Articles Coordinator
Jan 23 2007, 10:03 AM
MOVIE REVIEW
'Brokeback Mountain'
In director Ang Lee's groundbreaking film, two cowboys realistically struggle with their love.
By Kenneth Turan
Times Staff Writer
December 9, 2005
LA Times' Turan praises the film, opening his review this way:
"Brokeback Mountain" is a groundbreaking film because it isn't. It's a deeply felt, emotional love story that deals with the uncharted, mysterious ways of the human heart just as so many mainstream films have before it. The two lovers here just happen to be men.
Big star vehicles with homosexual protagonists are, of course, not new; one of them, 1993's "Philadelphia," even won a best actor Oscar for star Tom Hanks. But these films invariably have had an air of earnest special pleading about them, a sense that they'd rather do good in the world than tell a good story. Instead of emphasizing its apartness, "Brokeback Mountain" insists it is a romance like any other, and that makes all the difference.

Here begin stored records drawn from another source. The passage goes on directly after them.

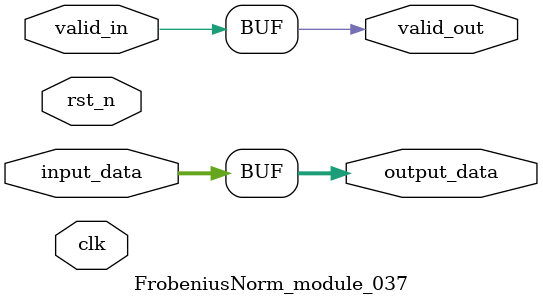
<source format=v>

module FrobeniusNorm_module_037 (
    input clk,
    input rst_n,
    input valid_in,
    output valid_out,
    // Add specific ports based on operator type
    input [31:0] input_data,
    output [31:0] output_data
);

    // Module implementation would go here
    // This is a template - actual implementation depends on the operator
    
        // Generic operator implementation
    assign output_data = input_data; // Placeholder
    assign valid_out = valid_in;

endmodule

</source>
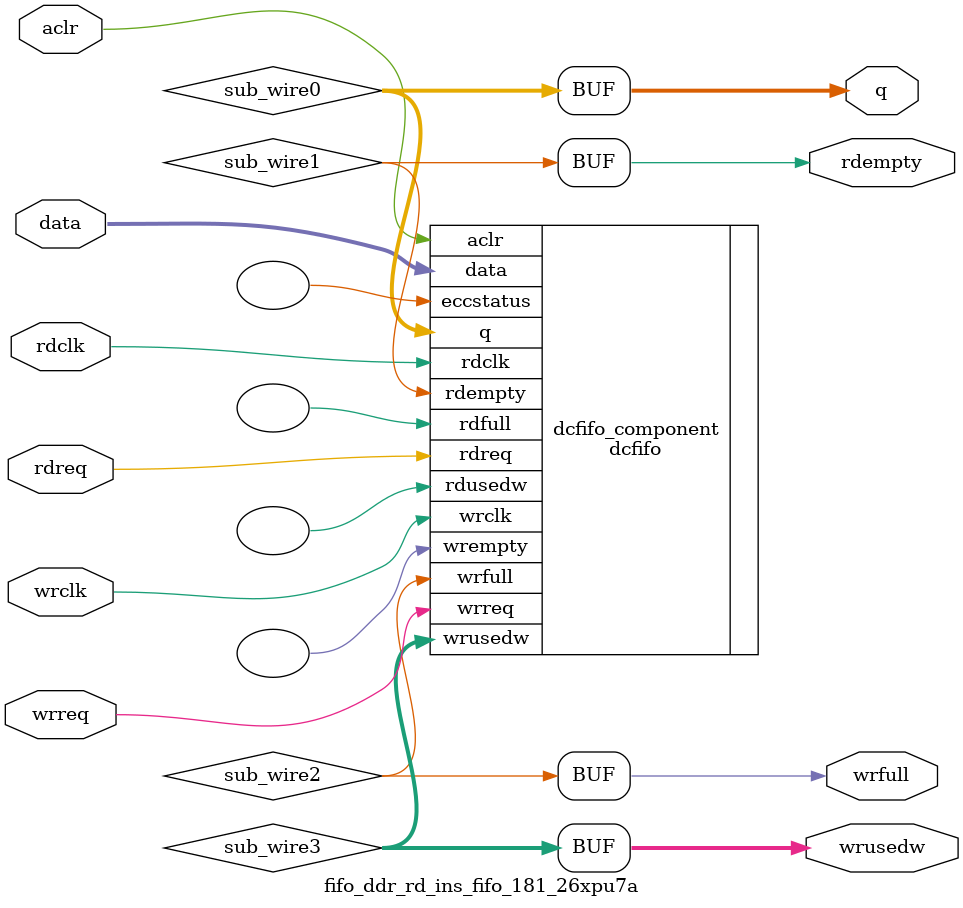
<source format=v>



`timescale 1 ps / 1 ps
// synopsys translate_on
module  fifo_ddr_rd_ins_fifo_181_26xpu7a  (
    aclr,
    data,
    rdclk,
    rdreq,
    wrclk,
    wrreq,
    q,
    rdempty,
    wrfull,
    wrusedw);

    input    aclr;
    input  [32:0]  data;
    input    rdclk;
    input    rdreq;
    input    wrclk;
    input    wrreq;
    output [32:0]  q;
    output   rdempty;
    output   wrfull;
    output [7:0]  wrusedw;
`ifndef ALTERA_RESERVED_QIS
// synopsys translate_off
`endif
    tri0     aclr;
`ifndef ALTERA_RESERVED_QIS
// synopsys translate_on
`endif

    wire [32:0] sub_wire0;
    wire  sub_wire1;
    wire  sub_wire2;
    wire [7:0] sub_wire3;
    wire [32:0] q = sub_wire0[32:0];
    wire  rdempty = sub_wire1;
    wire  wrfull = sub_wire2;
    wire [7:0] wrusedw = sub_wire3[7:0];

    dcfifo  dcfifo_component (
                .aclr (aclr),
                .data (data),
                .rdclk (rdclk),
                .rdreq (rdreq),
                .wrclk (wrclk),
                .wrreq (wrreq),
                .q (sub_wire0),
                .rdempty (sub_wire1),
                .wrfull (sub_wire2),
                .wrusedw (sub_wire3),
                .eccstatus (),
                .rdfull (),
                .rdusedw (),
                .wrempty ());
    defparam
        dcfifo_component.enable_ecc  = "FALSE",
        dcfifo_component.intended_device_family  = "Arria 10",
        dcfifo_component.lpm_hint  = "DISABLE_DCFIFO_EMBEDDED_TIMING_CONSTRAINT=TRUE",
        dcfifo_component.lpm_numwords  = 256,
        dcfifo_component.lpm_showahead  = "ON",
        dcfifo_component.lpm_type  = "dcfifo",
        dcfifo_component.lpm_width  = 33,
        dcfifo_component.lpm_widthu  = 8,
        dcfifo_component.overflow_checking  = "ON",
        dcfifo_component.rdsync_delaypipe  = 4,
        dcfifo_component.read_aclr_synch  = "OFF",
        dcfifo_component.underflow_checking  = "ON",
        dcfifo_component.use_eab  = "ON",
        dcfifo_component.write_aclr_synch  = "OFF",
        dcfifo_component.wrsync_delaypipe  = 4;


endmodule



</source>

And yet more insanely good ink for Heath Ledger:
"Brokeback Mountain" would not be the success it is without excellent acting across the board. Though he is hampered by an unconvincing aging job, Gyllenhaal brings a fine harum-scarum energy and feeling to Jack's character, and Williams, glummer than she ever was in "The Station Agent," illuminates all the corners of Alma's sadness. But, more than any of the others, Ledger brings this film alive by going so deeply into his character you wonder if he'll be able to come back. Aside from his small but strong part in "Monster's Ball," nothing in the Australian-born Ledger's previous credits prepares us for the power and authenticity of his work here as a laconic, interior man of the West, a performance so persuasive that "Brokeback Mountain" could not have succeeded without it. Ennis' pain, his rage, his sense of longing and loss are real for the actor, and that makes them unforgettable for everyone else.